We should briefly define a term. Here we understand ordination in the common sense of a solemn setting apart of a man gifted to preach to the full gospel ministry. This is clearly how the associations we cited above understand the term—those who are “called to preach the gospel” and appointed “to the whole work of the ministry”. According to the ordination model, only men who have been so ordained may administer valid baptism.
Again, there is no verse in the New Testament where ordination is explicitly made a requirement for the valid administration of baptism. Nevertheless, we have enough scriptural data to answer this question. Aside from the example of John the Baptist, a careful reading of the Gospel of John reveals that the disciples of Jesus were administering valid baptism prior to the ordination of the apostles.

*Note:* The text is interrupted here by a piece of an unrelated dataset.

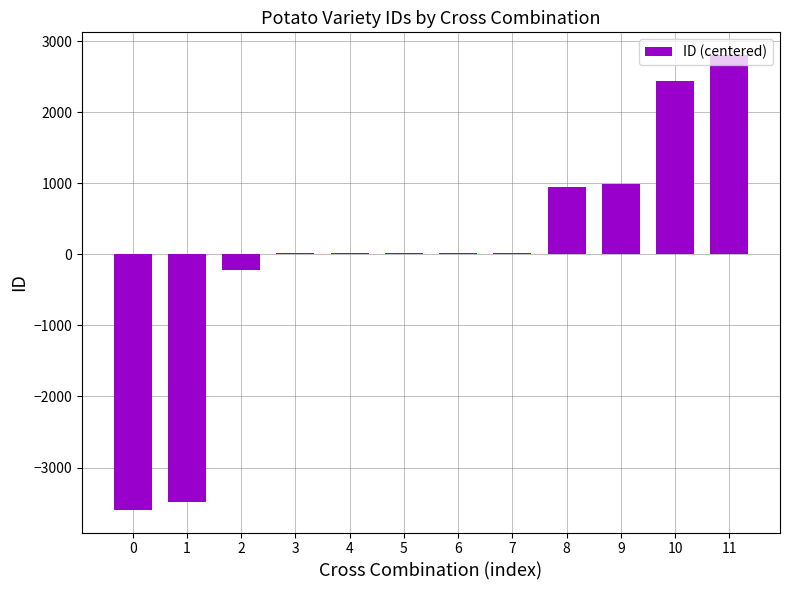

Approximately how many times larger is the value at 11 compared to 7?

114.8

We learn in John 3 that the disciples of Jesus were actually administering baptism simultaneously with John the Baptist, prior to John’s imprisonment:
After these things came Jesus and his disciples into the land of Judaea; and there he tarried with them, and baptized. And John also was baptizing in Aenon near to Salim, because there was much water there: and they came, and were baptized. For John was not yet cast into prison. (John 3:22-24, cf. John 4:2)
However, according to Mark and the other synoptic gospels, the ordination of the twelve apostles occurred after the imprisonment of John:
Now after that John was put in prison, Jesus came into Galilee, preaching the gospel of the kingdom of God, (Mark 1:14)

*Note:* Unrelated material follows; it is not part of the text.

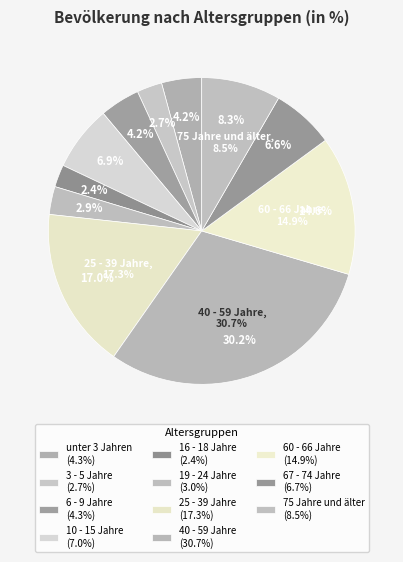

To the nearest percent, what percentage of the pie is 75 Jahre und älter?

8%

And he goeth up into a mountain, and calleth unto him whom he would: and they came unto him. And he ordained twelve, that they should be with him, and that he might send them forth to preach, (Mark 3:13-14)
Thus, it’s very clear that there were disciples of Jesus who were administering baptism before the ordination of the apostles—indeed, before the existence of any ordained church office. Were the baptisms performed by these early disciples valid, despite the fact that they were not then ordained to the whole work of the ministry? Of course they were.
In the end, we are compelled to reject the idea that the validity of baptism is dependent on either the baptism or the ordination of the administrator. We have no doubt that those who first pronounced these rules had the best of intentions. But these rules simply do not originate from the text of scripture, and we are therefore forbidden to invest them with divine authority.